RSVP here so I know who is coming, and who is poem-reading. To whet your appetite (or as a challenge?) here are two poems: perhaps the world’s greatest love poem and the world’s greatest heartbreak poem, two different poems written by the same man, Jack Gilbert. You’ll have to guess which is which. Join me Monday for a celebration of love in all its manifold forms.
Failing and Flying
by Jack Gilbert
Everyone forgets that Icarus also flew.
It's the same when love comes to an end,
or the marriage fails and people say
they knew it was a mistake, that everybody
said it would never work. That she was
old enough to know better. But anything
worth doing is worth doing badly.
Like being there by that summer ocean
on the other side of the island while
love was fading out of her, the stars
burning so extravagantly those nights that
anyone could tell you they would never last.

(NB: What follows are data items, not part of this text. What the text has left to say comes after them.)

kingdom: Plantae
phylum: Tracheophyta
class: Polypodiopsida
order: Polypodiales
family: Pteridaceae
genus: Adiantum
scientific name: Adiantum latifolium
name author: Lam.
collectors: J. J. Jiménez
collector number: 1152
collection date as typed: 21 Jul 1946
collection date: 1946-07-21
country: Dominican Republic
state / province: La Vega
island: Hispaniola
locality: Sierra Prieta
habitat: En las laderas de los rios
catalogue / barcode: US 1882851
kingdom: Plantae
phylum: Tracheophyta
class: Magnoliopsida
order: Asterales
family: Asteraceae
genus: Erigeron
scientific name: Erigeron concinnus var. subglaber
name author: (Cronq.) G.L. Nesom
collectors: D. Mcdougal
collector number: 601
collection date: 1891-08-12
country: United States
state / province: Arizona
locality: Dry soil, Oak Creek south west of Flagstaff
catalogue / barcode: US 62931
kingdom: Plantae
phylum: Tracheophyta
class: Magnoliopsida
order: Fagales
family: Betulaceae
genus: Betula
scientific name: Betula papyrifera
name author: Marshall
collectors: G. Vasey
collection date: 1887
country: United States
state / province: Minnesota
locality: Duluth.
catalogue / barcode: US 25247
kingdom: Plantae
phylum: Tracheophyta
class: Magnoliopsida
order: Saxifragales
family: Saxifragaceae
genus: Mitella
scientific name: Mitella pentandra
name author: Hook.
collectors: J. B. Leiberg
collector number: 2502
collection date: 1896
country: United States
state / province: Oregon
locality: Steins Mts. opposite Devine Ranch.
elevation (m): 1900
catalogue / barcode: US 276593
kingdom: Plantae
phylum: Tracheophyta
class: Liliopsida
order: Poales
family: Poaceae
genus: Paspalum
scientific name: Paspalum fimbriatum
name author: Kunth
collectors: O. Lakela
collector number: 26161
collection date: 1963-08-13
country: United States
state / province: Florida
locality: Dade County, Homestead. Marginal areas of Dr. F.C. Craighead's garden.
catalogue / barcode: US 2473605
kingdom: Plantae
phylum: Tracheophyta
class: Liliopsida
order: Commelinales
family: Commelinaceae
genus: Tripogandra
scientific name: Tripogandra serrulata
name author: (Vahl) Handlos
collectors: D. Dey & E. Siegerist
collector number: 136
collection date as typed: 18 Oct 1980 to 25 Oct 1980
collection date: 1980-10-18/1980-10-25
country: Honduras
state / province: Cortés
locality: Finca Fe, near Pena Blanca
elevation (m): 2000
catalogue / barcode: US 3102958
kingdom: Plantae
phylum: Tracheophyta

Every morning she was asleep in my bed
like a visitation, the gentleness in her
like antelope standing in the dawn mist.
Each afternoon I watched her coming back
through the hot stony field after swimming,
the sea light behind her and the huge sky
on the other side of that. Listened to her
while we ate lunch. How can they say
the marriage failed? Like the people who
came back from Provence (when it was Provence)
and said it was pretty but the food was greasy.
I believe Icarus was not failing as he fell,
but just coming to the end of his triumph.
Tear It Down
by Jack Gilbert
We find out the heart only by dismantling what
the heart knows. By redefining the morning,
we find a morning that comes just after darkness.
We can break through marriage into marriage.
By insisting on love we spoil it, get beyond
affection and wade mouth-deep into love.
We must unlearn the constellations to see the stars.
But going back toward childhood will not help.
The village is not better than Pittsburgh.
Only Pittsburgh is more than Pittsburgh.
Rome is better than Rome in the same way the sound
of racoon tongues licking the inside walls
of the garbage tub is more than the stir
of them in the muck of the garbage. Love is not
enough. We die and are put into the earth forever.
We should insist while there is still time. We must
eat through the wildness of her sweet body already
in our bed to reach the body within the body.